Another flagship NDP housing initiative, dubbed BC Builds, uses $2 billion in government financingto offer low-interest loans for the development of rental buildings on low-cost, underutilized land. Under the program, operators must offer at least 20 per cent of their units at 20 per cent below the market value.

Ravi Kahlon, the NDP candidate for Delta North who serves as Eby’s housing minister,said BC Builds was designed to navigate “huge headwinds” in housing development, including high interest rates, global inflation and the cost of land.

Boosting supply is one piece of the larger housing puzzle, Kahlon said in an interview before the start of the election campaign.

“We also need governments to invest and … come up with innovative programs to be able to get more affordability than the market can deliver,” he said.

The NDP is also pledging to help more middle-class, first-time buyers into the housing market with a plan to finance 40 per cent of the price on certain projects, with the money repayable as a loan and carrying an interest rate of 1.5 per cent.
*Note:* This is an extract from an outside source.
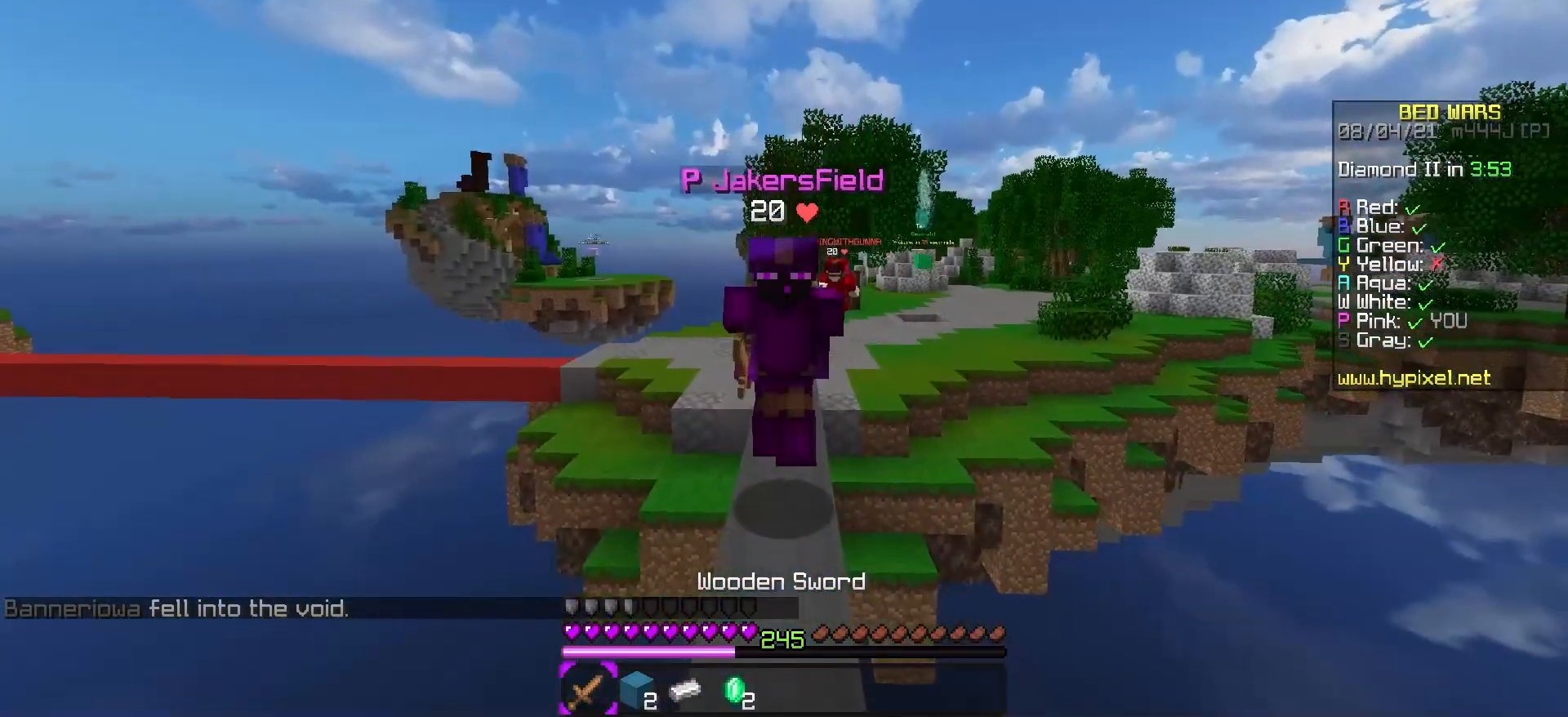
{"keys": ["space", "w"], "events": []}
The government’s contribution would have to be repaid upon resale, plus 40 per cent of any increase in value.

The Canadian Press reached out several times requesting a housing-focused interview with Rustad or another Conservative representative, but received no followup.

At a press conference officially launching the Conservatives’ campaign, Rustad said Eby “seems to think that (housing) is government’s job.”
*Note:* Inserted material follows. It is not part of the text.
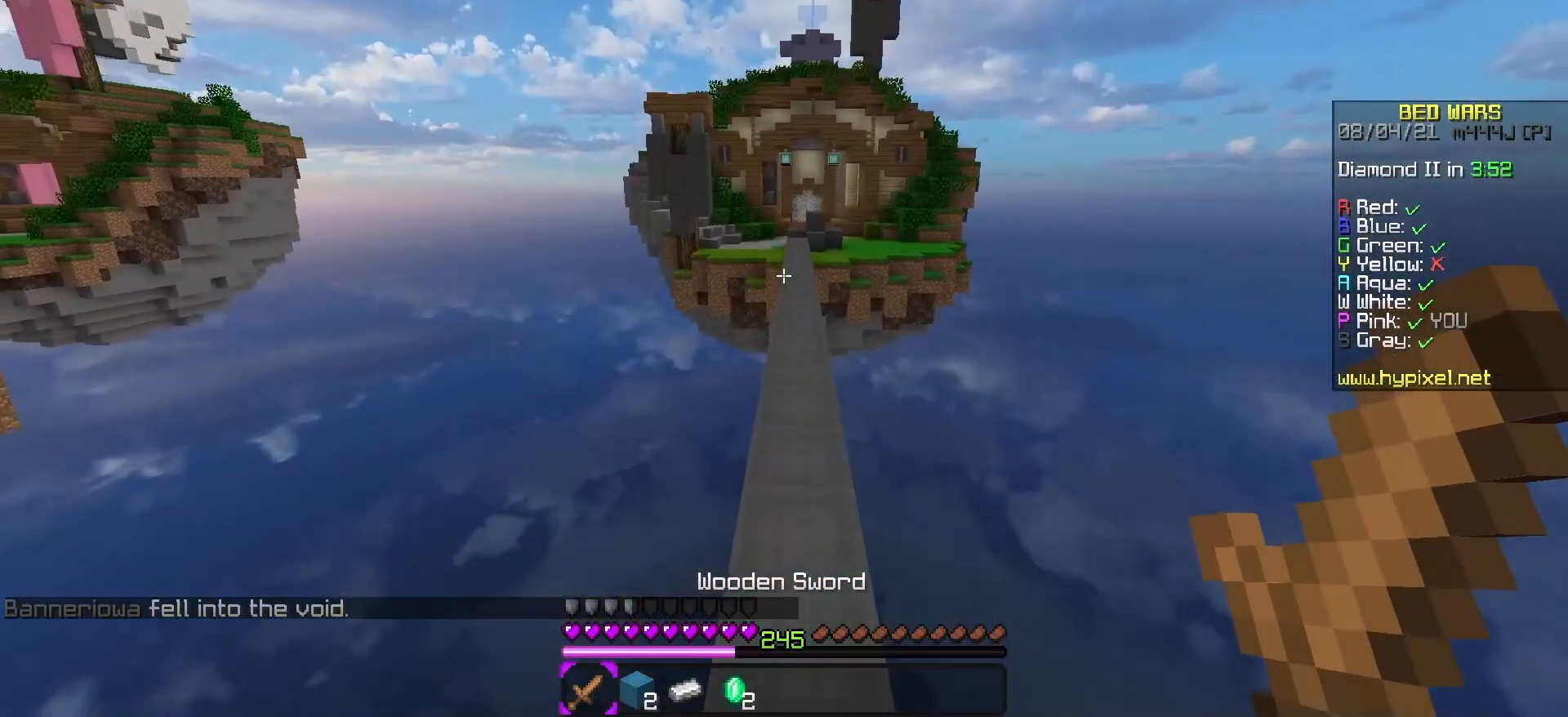
{"keys": ["space", "w"], "events": []}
A key element of the Conservatives’ housing plans is a provincial tax exemption dubbed the “Rustad Rebate.” It would start in 2026 with residents able to deduct up to $1,500 per month for rent and mortgage costs, increasing to $3,000 in 2029.

Rustad also wants Ottawa to reintroduce a 1970s federal program that offered tax incentives to spur multi-unit residential building construction.

“It’s critical to bring that back and get the rental stock that we need built,” Rustad said of the so-called MURB program during the recent televised leaders’ debate.

Rustad also wants to axe B.C.’s speculation and vacancy tax, which Eby says has added 20,000 units to the long-term rental market, and repeal rules restricting short-term rentals on platforms such as Airbnb and Vrbo to an operator’s principal residence or one secondary suite.

“(First) of all it was foreigners, and then it was speculators, and then it was vacant properties, and then it was Airbnbs, instead of pointing at the real problem, which is government, and government is getting in the way,” Rustad said during the televised leaders’ debate.

Rustad has also promised to speed up approvals for rezoning and development applications, and to step in if a city fails to meet the six-month target.

Eby’s approach to clearing zoning and regulatory hurdles includes legislation passed last fall that requires municipalities with more than 5,000 residents to allow small-scale, multi-unit housing on lots previously zoned for single family homes.

The New Democrats have also recently announced a series of free, standardized building designs and a plan to fast-track prefabricated homes in the province.

A statement from B.C.’s Housing Ministry said more than 90 per cent of 188 local governments had adopted the New Democrats’ small-scale, multi-unit housing legislation as of last month, while 21 had received extensions allowing more time.

Rustad has pledged to repeal that law too, describing Eby’s approach as “authoritarian.”

The Greens are meanwhile pledging to spend $650 million in annual infrastructure funding for communities, increase subsidies for elderly renters, and bring in vacancy control measures to prevent landlords from drastically raising rents for new tenants.

Yan likened the Oct. 19 election to a “referendum about the course that David Eby has set” for housing, with Rustad “offering a completely different direction.”

Regardless of which party and leader emerges victorious, Yan said B.C.’s next government will be working against the clock, as well as cost pressures.

Yan said failing to deliver affordable homes for everyone, particularly people living on B.C. streets and young, working families, came at a cost to the whole province.

“It diminishes us as a society, but then also as an economy.”